On October 15, 1895, Neumann was born into a wealthy, Jewish family in Lautenburg, West Prussia, which is now part of Poland. A few years later his family moved to Berlin. Neumann attended schools in Berlin and Rostock before traveling to Munich to study art history and German history. Wounded in 1915 while serving in World War I, he began to write poetry while recuperating from his injuries. He returned to Munich in 1917, publishing his collection of his poems, Die Lieder vom Lächeln und der Not, that same year. He resumed his studies in 1920, receiving a degree in romance languages and literature. In 1926, he published a few collections of short fiction and his first historical novel, Der Teufel,for which he received the Kleist Prize. Neumann left Munich for Italy in 1933 to escape the Nazi regime in Germany. When Europe became untenable, he moved to the United States in 1941. Settling in Los Angeles, he worked as a screenwriter for Warner Bros.
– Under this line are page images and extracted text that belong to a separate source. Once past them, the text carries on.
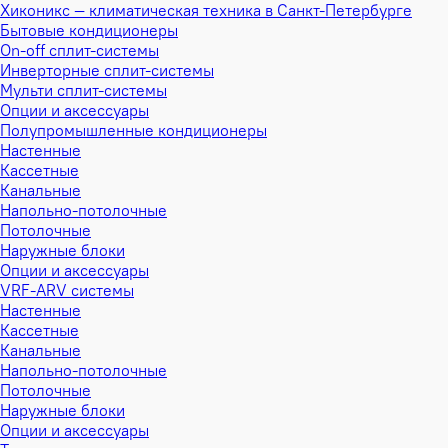
Хиконикс — климатическая техника в Санкт-Петербурге
Бытовые кондиционеры
On-off сплит-системы
Инверторные сплит-системы
Мульти сплит-системы
Опции и аксессуары
Полупромышленные кондиционеры
Настенные
Кассетные
Канальные
Напольно-потолочные
Потолочные
Наружные блоки
Опции и аксессуары
VRF-ARV системы
Настенные
Кассетные
Канальные
Напольно-потолочные
Потолочные
Наружные блоки
Опции и аксессуары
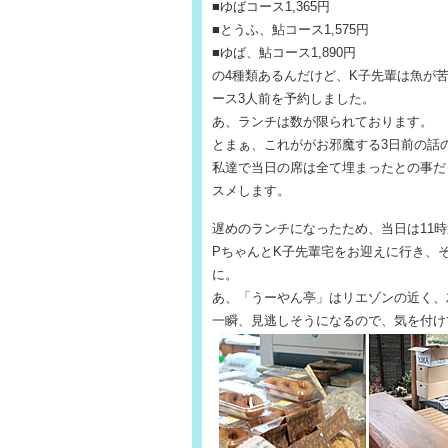
■ゆばコース1,365円
■とうふ、鮎コース1,575円
■ゆば、鮎コース1,890円
の4種類あるんだけど、K子先輩は魚が
ース3人前を予約しました。
あ、ランチは数が限られております。
とまぁ、これががお邪魔する3日前の話
私達で当日の席は全て埋まったとの事だ
スメします。
遅めのランチになったため、当日は11
PちゃんとK子先輩宅をお迎えに行き、
に。
あ、「うーやん亭」はリエゾンの近く、
一瞬、見逃しそうになるので、気を付け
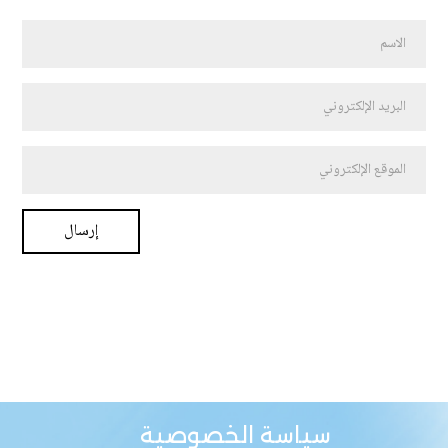
سياسة الخصوصية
Pictures and became an American citizen in 1946. He died in Lugano, Switzerland, on October 3, 1952.

Major Works

Neumann's major themes are the dynamics of power and guilt, in particular the abuse and corruption that can result from absolute power, and the effects of guilt on the individual. In Der Teufel, a barber named Oliver Necker rises to become a trusted advisor and confidant to King Louis XI. Wheb Louis seduces Oliver's wife, Anne, Oliver plots against the monarch, isolating him from his staff and his friends. Eventually, Oliver becomes head of state but is executed after Louis's death. Der Patriot, is also rooted in historical fact. A group of Russian nobles, including the honorable Count Peter von der Pahlen, conspire to overthrow the despotic rule of Tsar Paul. Paul's son, Alexander, agrees to assume the throne as long as his father's life is spared. Yet when Paul is killed, Pahlen kills himself, as he had pledged his life to Alexander that no harm would come to the Russian ruler.

Critical Reception

Most critics agree that Neumann's work has been surpassed by that of his better-known contemporaries. Stylistically, reviewers have found his novels wordy and dull; they have also derided his poor attention to detail and historical fact. Yet most commentators have praised his insightful and perceptive observations of the human condition, particularly his depiction of unscrupulous and ambitious individuals who eventually are corrupted by greed and insecurity.